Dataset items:
•••

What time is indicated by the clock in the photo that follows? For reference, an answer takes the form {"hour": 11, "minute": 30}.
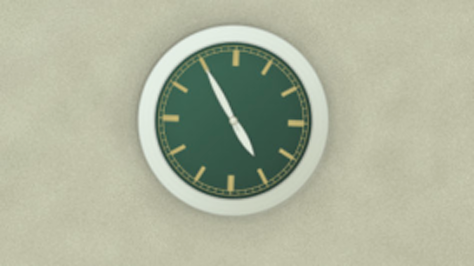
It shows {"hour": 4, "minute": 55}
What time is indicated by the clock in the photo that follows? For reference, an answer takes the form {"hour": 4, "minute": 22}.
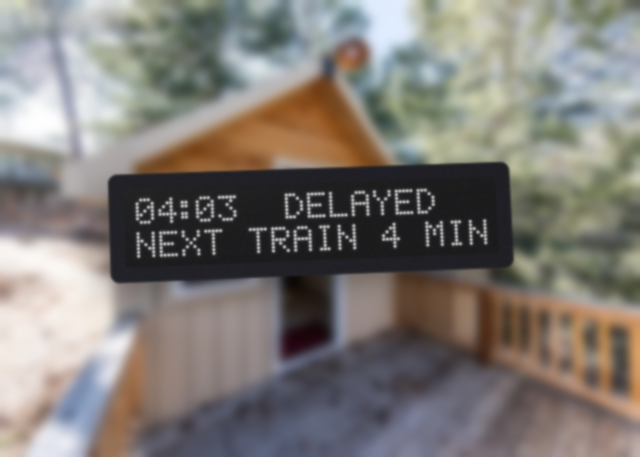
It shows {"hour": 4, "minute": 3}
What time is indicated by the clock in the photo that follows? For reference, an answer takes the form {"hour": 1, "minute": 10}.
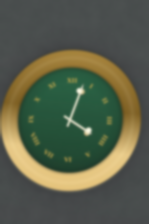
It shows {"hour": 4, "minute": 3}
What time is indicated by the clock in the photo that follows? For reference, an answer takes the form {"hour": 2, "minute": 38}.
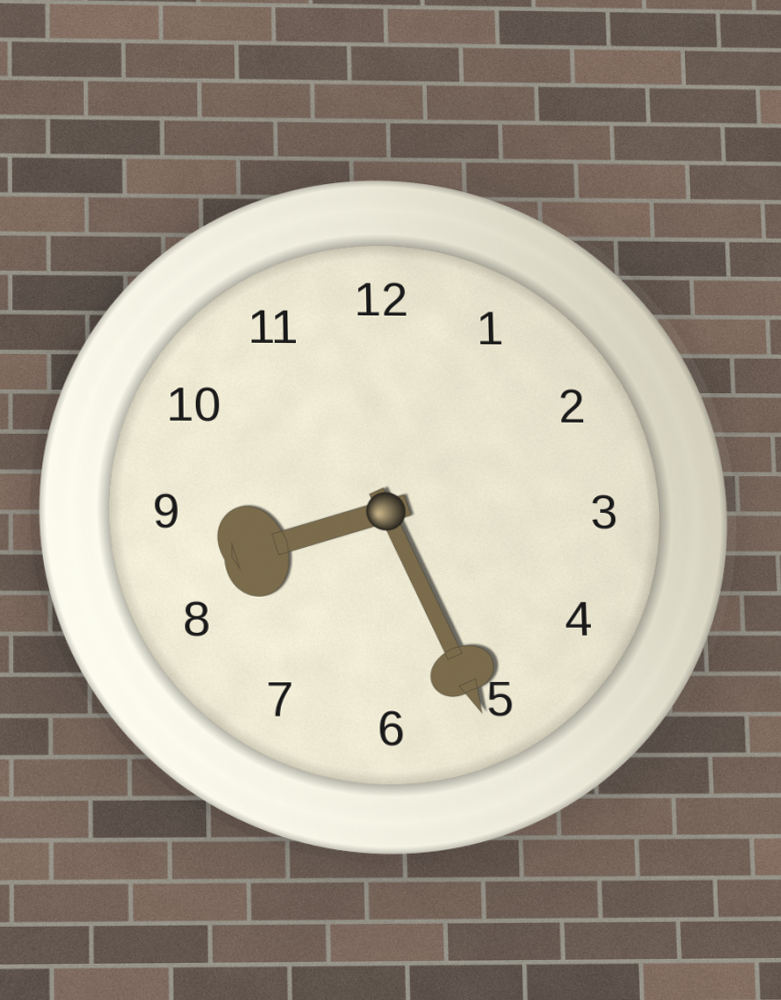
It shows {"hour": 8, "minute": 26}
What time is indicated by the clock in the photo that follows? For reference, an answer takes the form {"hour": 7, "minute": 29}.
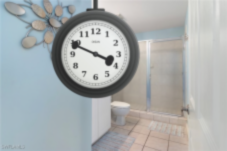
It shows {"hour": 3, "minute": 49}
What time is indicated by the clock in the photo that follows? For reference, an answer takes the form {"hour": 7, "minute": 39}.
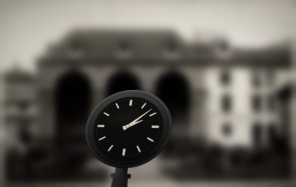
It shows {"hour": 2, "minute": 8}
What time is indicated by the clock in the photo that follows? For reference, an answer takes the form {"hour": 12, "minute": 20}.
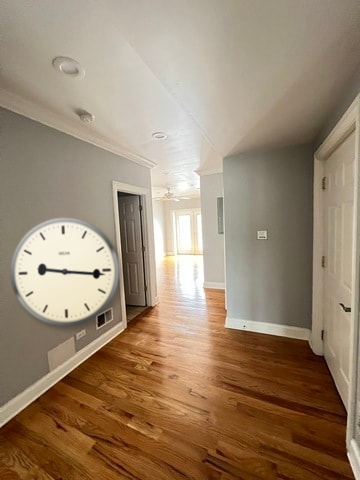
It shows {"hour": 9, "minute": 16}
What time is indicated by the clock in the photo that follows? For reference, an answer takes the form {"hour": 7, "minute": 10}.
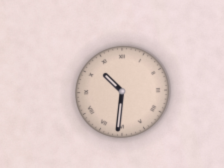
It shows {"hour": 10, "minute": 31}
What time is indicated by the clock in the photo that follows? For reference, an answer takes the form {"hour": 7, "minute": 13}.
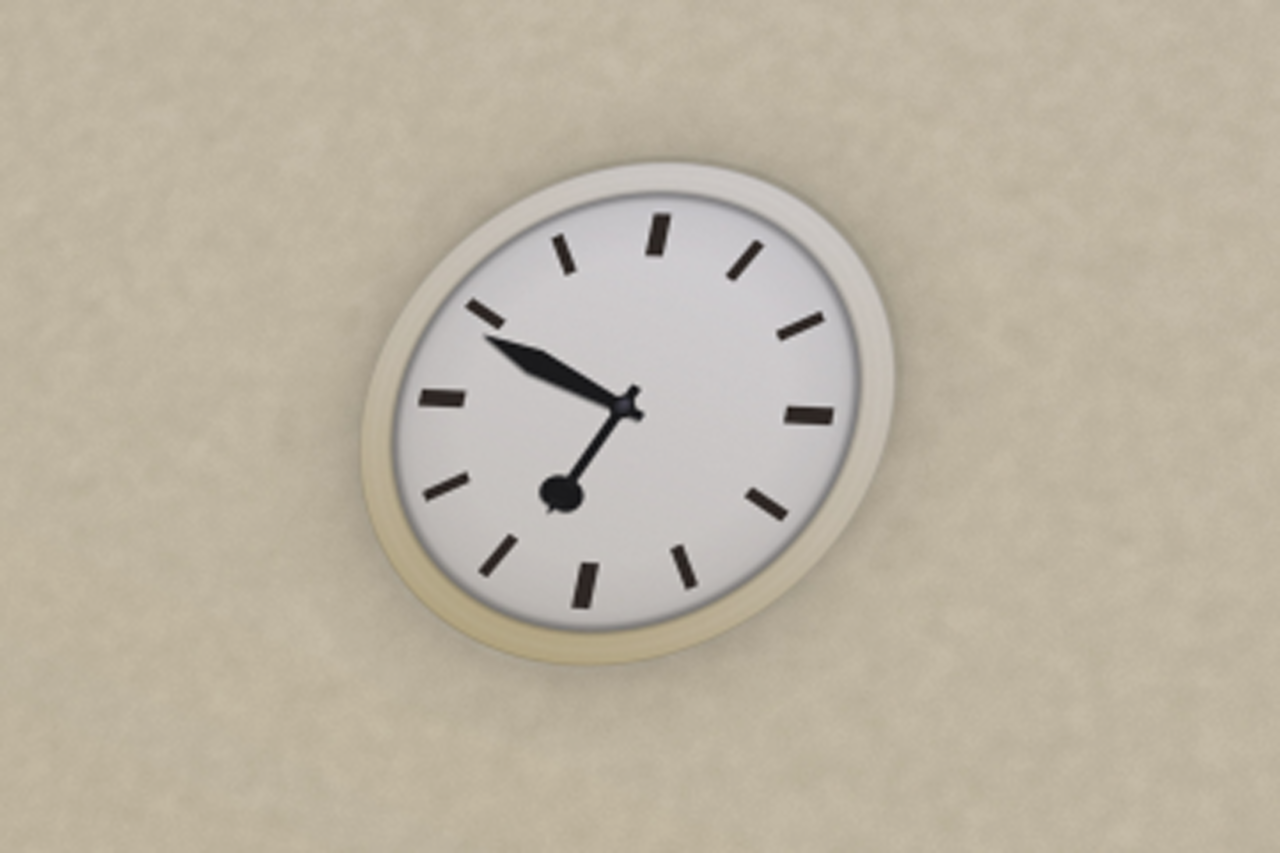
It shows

•••

> PROBLEM STATEMENT:
Please change every "indicated" in these lines to "displayed" and write the lines out again with nothing else altered. Leave the pictures out.

> CORRECT RESULT:
What time is displayed by the clock in the photo that follows? For reference, an answer takes the form {"hour": 11, "minute": 30}.
It shows {"hour": 4, "minute": 55}
What time is displayed by the clock in the photo that follows? For reference, an answer takes the form {"hour": 4, "minute": 22}.
It shows {"hour": 4, "minute": 3}
What time is displayed by the clock in the photo that follows? For reference, an answer takes the form {"hour": 1, "minute": 10}.
It shows {"hour": 4, "minute": 3}
What time is displayed by the clock in the photo that follows? For reference, an answer takes the form {"hour": 2, "minute": 38}.
It shows {"hour": 8, "minute": 26}
What time is displayed by the clock in the photo that follows? For reference, an answer takes the form {"hour": 7, "minute": 29}.
It shows {"hour": 3, "minute": 49}
What time is displayed by the clock in the photo that follows? For reference, an answer takes the form {"hour": 7, "minute": 39}.
It shows {"hour": 2, "minute": 8}
What time is displayed by the clock in the photo that follows? For reference, an answer takes the form {"hour": 12, "minute": 20}.
It shows {"hour": 9, "minute": 16}
What time is displayed by the clock in the photo that follows? For reference, an answer takes the form {"hour": 7, "minute": 10}.
It shows {"hour": 10, "minute": 31}
What time is displayed by the clock in the photo that follows? For reference, an answer takes the form {"hour": 7, "minute": 13}.
It shows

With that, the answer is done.